MICHAEL MOYNIHAN: Stockholm Syndrome: Spotify threatened to abandon Sweden if the government didn’t address over-regulation and sky-high taxes.

Not much had changed since 1969, when Susan Sontag observed that a “strong conviction of their country’s moral superiority” made Swedes “extremely sensitive to, and defensive about, any criticism published about their country abroad.” My political heterodoxy made the already difficult task of befriending Swedes something approaching an impossibility. By 2007, I had convinced my partner that her expatriation would engender less controversy than my own. In a decision that neither of us has since regretted, we fled to the United States.
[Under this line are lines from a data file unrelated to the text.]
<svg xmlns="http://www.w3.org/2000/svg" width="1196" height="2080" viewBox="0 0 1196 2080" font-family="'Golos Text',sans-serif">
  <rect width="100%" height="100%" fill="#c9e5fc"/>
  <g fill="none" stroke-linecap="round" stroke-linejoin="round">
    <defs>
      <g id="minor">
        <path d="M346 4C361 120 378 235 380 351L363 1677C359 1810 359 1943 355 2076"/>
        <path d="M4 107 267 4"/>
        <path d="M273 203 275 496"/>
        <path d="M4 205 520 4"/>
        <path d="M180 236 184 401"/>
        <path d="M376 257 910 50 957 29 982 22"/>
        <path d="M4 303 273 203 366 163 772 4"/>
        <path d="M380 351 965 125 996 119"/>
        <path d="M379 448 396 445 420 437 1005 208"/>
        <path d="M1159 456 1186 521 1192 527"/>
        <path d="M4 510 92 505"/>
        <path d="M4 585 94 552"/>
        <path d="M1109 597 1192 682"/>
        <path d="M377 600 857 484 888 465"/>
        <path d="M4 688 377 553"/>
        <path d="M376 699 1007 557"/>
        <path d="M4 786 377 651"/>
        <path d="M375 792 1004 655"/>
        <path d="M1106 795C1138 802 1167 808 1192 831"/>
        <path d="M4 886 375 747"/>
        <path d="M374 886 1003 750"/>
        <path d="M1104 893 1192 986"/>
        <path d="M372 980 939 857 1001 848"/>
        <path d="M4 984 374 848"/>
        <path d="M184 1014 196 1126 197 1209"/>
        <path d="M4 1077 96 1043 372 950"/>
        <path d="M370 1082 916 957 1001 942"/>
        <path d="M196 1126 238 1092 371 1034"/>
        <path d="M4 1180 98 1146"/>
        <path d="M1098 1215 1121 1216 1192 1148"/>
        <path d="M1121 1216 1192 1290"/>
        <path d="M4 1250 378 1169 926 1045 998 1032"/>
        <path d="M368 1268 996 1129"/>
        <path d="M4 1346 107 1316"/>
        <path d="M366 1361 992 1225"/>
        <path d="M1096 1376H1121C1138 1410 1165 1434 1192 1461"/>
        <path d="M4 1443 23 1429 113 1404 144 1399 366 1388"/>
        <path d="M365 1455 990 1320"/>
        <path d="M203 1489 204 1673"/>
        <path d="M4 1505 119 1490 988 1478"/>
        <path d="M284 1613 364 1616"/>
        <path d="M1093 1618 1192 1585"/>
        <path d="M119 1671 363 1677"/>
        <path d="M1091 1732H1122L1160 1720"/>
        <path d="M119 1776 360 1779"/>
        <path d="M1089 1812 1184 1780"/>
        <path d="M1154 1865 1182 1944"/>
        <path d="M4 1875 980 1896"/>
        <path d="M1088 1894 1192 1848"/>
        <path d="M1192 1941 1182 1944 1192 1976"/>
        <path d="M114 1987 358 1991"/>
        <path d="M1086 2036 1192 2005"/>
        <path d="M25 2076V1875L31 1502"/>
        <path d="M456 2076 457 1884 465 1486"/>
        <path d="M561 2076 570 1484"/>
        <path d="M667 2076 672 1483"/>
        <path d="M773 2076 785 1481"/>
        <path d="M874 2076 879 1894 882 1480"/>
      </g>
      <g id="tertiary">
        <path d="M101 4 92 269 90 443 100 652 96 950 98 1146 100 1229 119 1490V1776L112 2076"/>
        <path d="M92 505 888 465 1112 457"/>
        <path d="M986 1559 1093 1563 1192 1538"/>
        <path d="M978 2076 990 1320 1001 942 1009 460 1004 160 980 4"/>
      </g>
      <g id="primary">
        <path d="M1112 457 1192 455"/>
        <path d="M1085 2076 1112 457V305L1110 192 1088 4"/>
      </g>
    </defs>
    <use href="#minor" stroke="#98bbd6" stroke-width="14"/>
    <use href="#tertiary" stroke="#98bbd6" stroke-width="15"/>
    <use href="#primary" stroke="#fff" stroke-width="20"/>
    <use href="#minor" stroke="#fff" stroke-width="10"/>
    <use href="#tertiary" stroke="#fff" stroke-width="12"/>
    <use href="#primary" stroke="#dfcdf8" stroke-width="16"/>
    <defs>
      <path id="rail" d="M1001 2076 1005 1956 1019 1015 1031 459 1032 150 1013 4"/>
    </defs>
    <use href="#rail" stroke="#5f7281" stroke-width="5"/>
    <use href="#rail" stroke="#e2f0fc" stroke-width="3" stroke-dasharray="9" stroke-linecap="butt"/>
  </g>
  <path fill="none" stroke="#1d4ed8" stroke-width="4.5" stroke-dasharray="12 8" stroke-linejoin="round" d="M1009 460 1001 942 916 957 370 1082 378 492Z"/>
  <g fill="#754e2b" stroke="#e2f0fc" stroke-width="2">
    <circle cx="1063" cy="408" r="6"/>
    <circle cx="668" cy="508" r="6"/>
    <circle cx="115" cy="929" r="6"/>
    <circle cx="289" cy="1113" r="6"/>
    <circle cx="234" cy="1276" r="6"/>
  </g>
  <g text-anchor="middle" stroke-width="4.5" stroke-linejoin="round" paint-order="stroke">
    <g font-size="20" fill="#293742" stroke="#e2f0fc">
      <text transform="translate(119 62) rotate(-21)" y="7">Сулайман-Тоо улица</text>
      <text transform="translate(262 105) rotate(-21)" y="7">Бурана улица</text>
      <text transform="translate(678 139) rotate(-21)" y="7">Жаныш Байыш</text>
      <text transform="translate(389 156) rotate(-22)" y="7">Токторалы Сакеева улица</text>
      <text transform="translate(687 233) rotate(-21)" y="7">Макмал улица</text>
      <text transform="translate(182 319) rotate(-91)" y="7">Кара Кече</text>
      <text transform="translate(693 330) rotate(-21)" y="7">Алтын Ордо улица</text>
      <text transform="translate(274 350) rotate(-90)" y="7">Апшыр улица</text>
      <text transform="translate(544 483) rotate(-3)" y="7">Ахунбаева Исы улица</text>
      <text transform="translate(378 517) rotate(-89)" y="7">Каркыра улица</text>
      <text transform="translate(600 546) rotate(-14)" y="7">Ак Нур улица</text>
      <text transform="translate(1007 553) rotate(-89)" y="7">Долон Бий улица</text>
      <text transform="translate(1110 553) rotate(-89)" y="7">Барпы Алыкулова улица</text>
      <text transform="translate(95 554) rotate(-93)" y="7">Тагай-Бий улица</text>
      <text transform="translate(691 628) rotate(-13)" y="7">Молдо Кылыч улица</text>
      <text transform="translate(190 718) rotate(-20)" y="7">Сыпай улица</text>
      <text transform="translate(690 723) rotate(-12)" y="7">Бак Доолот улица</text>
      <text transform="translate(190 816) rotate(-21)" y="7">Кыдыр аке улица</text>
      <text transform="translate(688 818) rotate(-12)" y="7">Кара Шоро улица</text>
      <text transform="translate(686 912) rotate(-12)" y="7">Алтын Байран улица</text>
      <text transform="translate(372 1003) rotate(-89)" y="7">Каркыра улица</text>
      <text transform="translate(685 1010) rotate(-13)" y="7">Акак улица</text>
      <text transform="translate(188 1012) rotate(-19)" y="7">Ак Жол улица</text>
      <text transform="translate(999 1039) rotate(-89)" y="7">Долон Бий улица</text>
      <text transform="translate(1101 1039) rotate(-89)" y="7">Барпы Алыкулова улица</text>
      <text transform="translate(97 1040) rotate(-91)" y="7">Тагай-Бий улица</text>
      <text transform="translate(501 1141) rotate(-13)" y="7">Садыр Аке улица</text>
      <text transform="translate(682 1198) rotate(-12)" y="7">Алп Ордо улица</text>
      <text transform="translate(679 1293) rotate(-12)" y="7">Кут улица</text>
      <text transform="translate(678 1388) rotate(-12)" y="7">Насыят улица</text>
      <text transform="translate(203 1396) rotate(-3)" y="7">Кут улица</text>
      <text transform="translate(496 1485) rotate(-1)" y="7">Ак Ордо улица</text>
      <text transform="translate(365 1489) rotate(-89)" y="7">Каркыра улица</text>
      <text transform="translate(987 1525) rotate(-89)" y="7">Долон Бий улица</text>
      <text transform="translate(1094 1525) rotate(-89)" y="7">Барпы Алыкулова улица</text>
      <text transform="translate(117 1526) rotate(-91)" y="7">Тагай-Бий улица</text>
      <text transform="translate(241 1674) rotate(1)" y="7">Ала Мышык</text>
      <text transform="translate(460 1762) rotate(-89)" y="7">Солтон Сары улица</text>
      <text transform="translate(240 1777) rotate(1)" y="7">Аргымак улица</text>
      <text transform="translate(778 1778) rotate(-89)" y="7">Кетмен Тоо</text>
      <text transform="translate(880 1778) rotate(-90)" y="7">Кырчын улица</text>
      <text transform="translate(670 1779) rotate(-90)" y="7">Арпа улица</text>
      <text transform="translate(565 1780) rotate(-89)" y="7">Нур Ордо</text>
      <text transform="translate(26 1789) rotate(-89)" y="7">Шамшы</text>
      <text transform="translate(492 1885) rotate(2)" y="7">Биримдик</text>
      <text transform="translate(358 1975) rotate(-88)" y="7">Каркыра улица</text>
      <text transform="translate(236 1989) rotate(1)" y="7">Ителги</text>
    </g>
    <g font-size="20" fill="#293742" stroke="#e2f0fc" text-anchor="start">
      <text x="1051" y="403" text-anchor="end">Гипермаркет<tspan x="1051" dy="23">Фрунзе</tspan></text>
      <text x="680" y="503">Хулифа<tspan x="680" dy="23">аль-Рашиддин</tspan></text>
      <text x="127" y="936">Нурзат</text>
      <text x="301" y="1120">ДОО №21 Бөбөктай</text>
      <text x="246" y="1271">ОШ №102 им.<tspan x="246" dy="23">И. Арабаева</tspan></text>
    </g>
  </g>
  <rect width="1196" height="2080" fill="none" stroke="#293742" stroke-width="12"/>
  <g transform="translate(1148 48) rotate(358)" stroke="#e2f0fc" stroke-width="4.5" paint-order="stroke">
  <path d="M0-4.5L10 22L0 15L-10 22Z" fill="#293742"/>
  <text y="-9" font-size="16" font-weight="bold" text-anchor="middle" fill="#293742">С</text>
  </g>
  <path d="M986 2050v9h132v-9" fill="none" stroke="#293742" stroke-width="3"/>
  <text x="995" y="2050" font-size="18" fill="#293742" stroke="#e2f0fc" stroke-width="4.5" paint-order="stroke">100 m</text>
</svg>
So it was with interest that I picked up Finnish journalist Anu Partanen’s book “The Nordic Theory of Everything: In Search of a Better Life,” her account of a quiescent existence in the Nordic welfare state upended by love: While I moved from New York to Sweden, Ms. Partanen had made the opposite journey, lured from Helsinki to New York by a charming American academic. In 300 pages, Ms. Partanen offers an expanded version of what my Swedish antagonists could summarize before the herring and schnapps were served: America is a pretty horrible place and would be less horrible if it were more like Finland. Or Sweden. Or Norway. Employing anecdote and meticulously cherry-picked data, Ms. Partanen argues that on virtually every metric the U.S.—a massive, sloppy collection of religions, ethnicities and distinct regional cultures—is bested by tiny, homogenous Finland. Unlike the ersatz liberty she found in America, her native country had achieved “real freedom, real independence, and real opportunity.”

It’s funny, they say that nationalism is evil, but they actually mean other people’s nationalism. And if an American moved to Sweden or Finland and wrote a book about how smug, insular, and close-minded people there are, that would be Ugly Americanism.